ザンスカール帝国としてはマリア・カウンターを創設する事は反対であったが、マリア主義者の猛反発を受けてしまい、更にはニュータイプであるマデアがマリア側に付いた事で止む終えず…………であった。
アーシィはマリア・カウンター所属であったが、貴重なニュータイプとして、タシロ艦隊限定でベスパの作戦行動に参加している。
ニュータイプ部隊に関しては、マリア・カウンター創設時にタシロ艦隊限定で作戦行動に参加する条約が付け加えられていたからだ。
ザンスカール帝国としては、マリア・カウンターをただ遊ばせておく訳にはいかなかった。
「アーシィ様は、我々マリア・カウンターのエースです。ベスパに文句は言わせませんよ!!」
「ありがとう。ニコル達は、この部屋だな??」
アーシィは付き添いの兵と共に、ニコル達のいる待合室に入る。
「アーシィさんっ!!会えて良かったぜ!!あっと…………コッチの人は、保護者兼姉ちゃんのケイトさ…………姉ちゃんだ」
ぎこちなく紹介するニコルの頭を一発ひっぱたいてから、ケイトはアーシィを見た。
ピンクの長い髪に優しそうな顔立ち…………戦場でモビルスーツを駆る女性には、とても思えない。
「ケイトさん、あなたも心が優しそうね。お互い、苦労しそうね」
アーシィは、笑顔で手を差し出す。
「アーシィさんは、めちゃ勘が鋭いんだ。こんなんで驚いてたら、疲れちまうぜ!!」
まるで心を見透かされたような返しをして来るアーシィに驚いたケイトは、ニコルに促されてアーシィと握手する。

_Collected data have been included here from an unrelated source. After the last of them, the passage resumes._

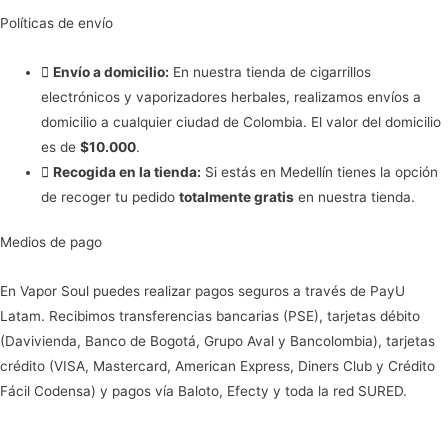
Políticas de envío
Envío a domicilio:
En nuestra tienda de cigarrillos
electrónicos y vaporizadores herbales, realizamos envíos a
domicilio a cualquier ciudad de Colombia. El valor del domicilio
es de
$10.000
.
Recogida en la tienda:
Si estás en Medellín tienes la opción
de recoger tu pedido
totalmente gratis
en nuestra tienda.
Medios de pago
En Vapor Soul puedes realizar pagos seguros a través de PayU
Latam. Recibimos transferencias bancarias (PSE), tarjetas débito
(Davivienda, Banco de Bogotá, Grupo Aval y Bancolombia), tarjetas
crédito (VISA, Mastercard, American Express, Diners Club y Crédito
Fácil Codensa) y pagos vía Baloto, Efecty y toda la red SURED.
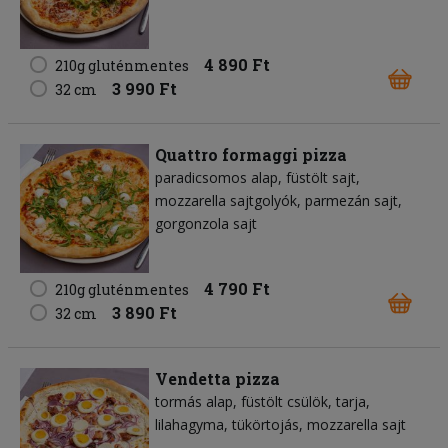
4 890 Ft
210g gluténmentes
3 990 Ft
32 cm
Quattro formaggi pizza
paradicsomos alap
füstölt sajt
mozzarella sajtgolyók
parmezán sajt
gorgonzola sajt
4 790 Ft
210g gluténmentes
3 890 Ft
32 cm
Vendetta pizza
tormás alap
füstölt csülök
tarja
lilahagyma
tükörtojás
mozzarella sajt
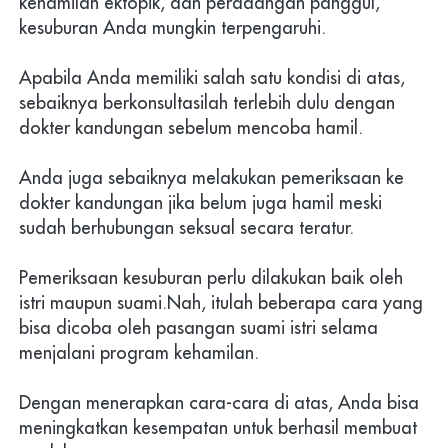
kehamilan ektopik, dan peradangan panggul, 
kesuburan Anda mungkin terpengaruhi.
Apabila Anda memiliki salah satu kondisi di atas, 
sebaiknya berkonsultasilah terlebih dulu dengan 
dokter kandungan sebelum mencoba hamil.
Anda juga sebaiknya melakukan pemeriksaan ke 
dokter kandungan jika belum juga hamil meski 
sudah berhubungan seksual secara teratur.
Pemeriksaan kesuburan perlu dilakukan baik oleh 
istri maupun suami.Nah, itulah beberapa cara yang 
bisa dicoba oleh pasangan suami istri selama 
menjalani program kehamilan.
Dengan menerapkan cara-cara di atas, Anda bisa 
meningkatkan kesempatan untuk berhasil membuat 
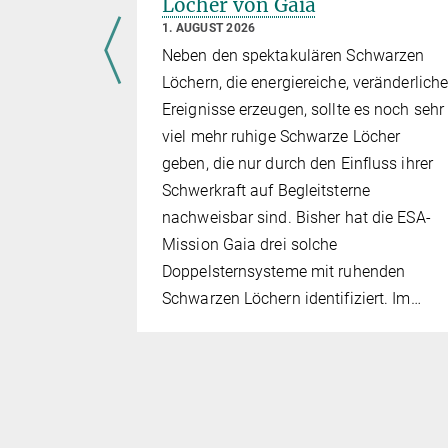
Löcher von Gaia
1. AUGUST 2026
t,
Neben den spektakulären Schwarzen
ofessor an
Löchern, die energiereiche, veränderlich
ty
Ereignisse erzeugen, sollte es noch sehr
viel mehr ruhige Schwarze Löcher
geben, die nur durch den Einfluss ihrer
Schwerkraft auf Begleitsterne
nachweisbar sind. Bisher hat die ESA-
Mission Gaia drei solche
Doppelsternsysteme mit ruhenden
Schwarzen Löchern identifiziert. Im…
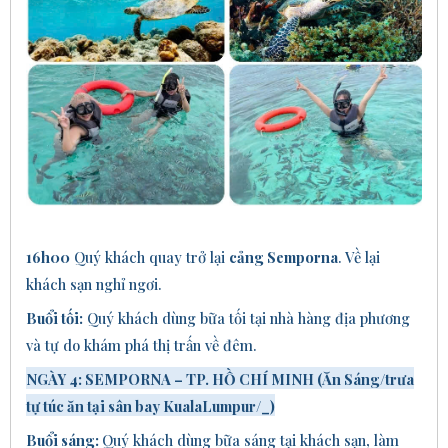
16
h00
Quý khách quay trở lại
cảng Semporna
. Về lại
khách sạn nghỉ ngơi.
Buổi tối:
Quý khách dùng bữa tối tại nhà hàng địa phương
và tự do khám phá thị trấn về đêm.
NGÀY
4
: SEMPORNA – TP. HỒ CHÍ MINH (Ăn
Sáng/
trưa
tự túc ăn tại sân bay KualaLumpur
/_
)
Buổi sáng:
Quý khách dùng bữa sáng tại khách sạn, làm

「で、ニコル。父の遺言って話だけど…………多分、私は分かってるわ。結果的に、父を殺したのは私だから…………」
「そっか…………でも分かってほしいのは、ゲルダさんはアーシィさんのお母さんの事、常に気にしていたよ。それでも、自分の信念を貫かなきゃいけないって…………戦争って、本当に難しいな………」
ゲルダの魂が天に還る時、アーシィもその想いを感じていた。
アーシィとニコルの間に、一瞬の静寂が訪れる。
「って、ニコル。それはいいとして、マイの事を聞かなくていいのか??」
その静寂を破ったケイトは、ニコルに耳打ちした。
「アーシィさん、サナリィを出る時に、オレの幼なじみが乗った宇宙艇がザンスカールの戦艦に保護されたらしいんだけど…………何か情報ないかな??」
「ん…………何も聞いてないな…………まぁ、何か分かったら伝えるようにするよ」
やはりアーシィは優しい…………立場として敵と味方に別れてはいるが、何故こんな優しい人と殺し合いをしているのか…………ニコルは分からなくなる。

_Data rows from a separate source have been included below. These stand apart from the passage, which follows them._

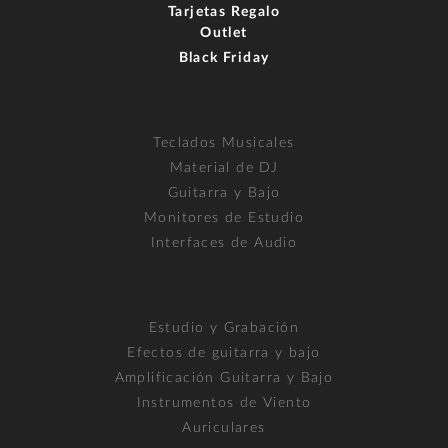
Tarjetas Regalo
Outlet
Black Friday
Teclados Musicales
Material de DJ
Guitarra y Bajo
Monitores de Estudio
Interfaces de Audio
Estudio y Grabación
Efectos de guitarra y bajo
Amplificación Guitarra y Bajo
Instrumentos de Viento
Auriculares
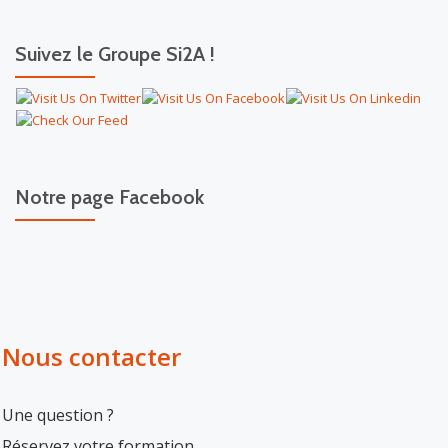
Suivez le Groupe Si2A !
Notre page Facebook
Nous contacter
Une question ?
Réservez votre formation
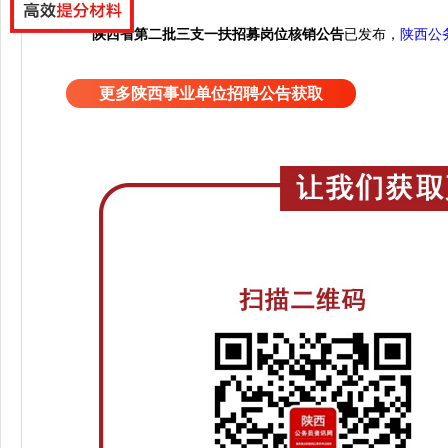
陕西省第二批三支一扶招募岗位核销公告
已发布，
陕西公
更多陕西事业单位招聘公告获取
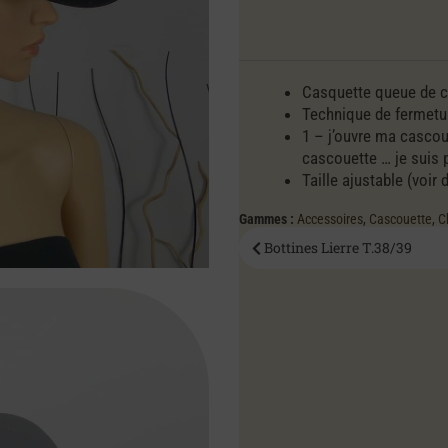
Casquette queue de ch
Technique de fermetur
1 – j’ouvre ma cascou
cascouette … je suis p
Taille ajustable (voir 
Gammes :
Accessoires
,
Cascouette
,
C
Bottines Lierre T.38/39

「もし時間があるなら、我が家に寄って行くか??父の最後を知る人間として…………ある意味、父を看取った人間として、母にも会ってもらいたいんだ………」
「そっか…………オレはアメリアの町も見てみたいから、アーシィさんの家に行けるのは好都合だけど…………」
そう言いながら、ニコルはケイトの方を見た。
「ん??私は構わないよ。お邪魔じゃなければ寄らしてもらおう。実家にも帰りたいけど、その後でも充分行けるしな」
「じゃあ、決まりだっ!!オレ、アーシィさんの事、もっと知っておきたいんだよね!!」
ケイトの言葉に、ニコルは何故か飛び上がって喜ぶ。
アメリアに来たかったのは、もちろんマイを探す為でもあるが、ザンスカール帝国とは、どんな国なのかも知りたかった。

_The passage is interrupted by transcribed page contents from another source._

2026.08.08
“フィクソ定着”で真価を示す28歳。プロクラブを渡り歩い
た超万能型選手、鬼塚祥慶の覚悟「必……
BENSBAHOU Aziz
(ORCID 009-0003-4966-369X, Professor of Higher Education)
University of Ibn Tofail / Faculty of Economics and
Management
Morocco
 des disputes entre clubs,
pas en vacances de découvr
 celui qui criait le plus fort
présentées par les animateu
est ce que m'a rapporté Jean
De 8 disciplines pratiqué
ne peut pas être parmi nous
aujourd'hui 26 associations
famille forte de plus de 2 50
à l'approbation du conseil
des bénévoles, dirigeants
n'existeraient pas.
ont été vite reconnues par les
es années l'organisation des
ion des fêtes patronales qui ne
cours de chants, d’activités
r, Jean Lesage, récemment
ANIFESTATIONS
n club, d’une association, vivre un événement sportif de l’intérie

アーシィと行動を共に出来るなら、疑われる心配なく色々見れると思ったからだ。
「見ての通り、彼らは私の友人だ。滞在用のパスを準備して貰いたい。後、彼の幼なじみの件、それとなく調べておいてくれ」
アーシィの言葉に、一緒に話を聞いていた護衛の兵は敬礼して足早に動き出す。
会話の内容やニコルの幼さに、護衛は危険が無いと判断したのだろう。
「ニコル、あんた無謀すぎるわよ!!まさかアメリアに来るなんて………」
護衛の兵がいなくなるなり、アーシィはニコルに詰め寄る。
「サナリィのリガ・ミリティア基地近くまで、ゲルダさんに会いに来るアーシィさんも、随分と無謀だと思ったぜ!!けど、アーシィさんだってて、オレを敵だけど敵じゃないって思ってくれたんだろ??だから、あの時、ザンスカールのパイロットって名乗ってくれたって信じてんだけど」
ニコルの言葉に、アーシィから険しい表情が消えた。
「まぁ………そうね。ん??幼なじみって、あの時にいた女の子??確かマイさんって言ったっけ??彼女じゃないの??」
アーシィは、始めてニコルに会った日を思い出す。
「おいおい!!なんで彼女とかって話になるんだよ!!本当に幼なじみだよ!!マイには好きな人いるし………」
喋るニコルの視線に、睨むケイトの姿が映る。
敵国の真っ只中で、超有名人の…………ザンスカール帝国からしたら、敵国のエースパイロットのレジア・アグナールの名前なんて出したら、速効で捕まるぞ…………そんな事を訴えている目だ…………
「いや、だから、オレの友人の彼女なんだよねー。その友人からも、必ず見つけて来てって言われてるんだ!!」
「そう…………やっぱり、あの娘がいなくなったのね…………なんとか見つけてあげたいけど…………」
タシロ艦隊に見つかってたら、厄介だな…………
言葉にはしなかったが、アーシィは心の中で自分の隊が見つけている事を強く願っていた。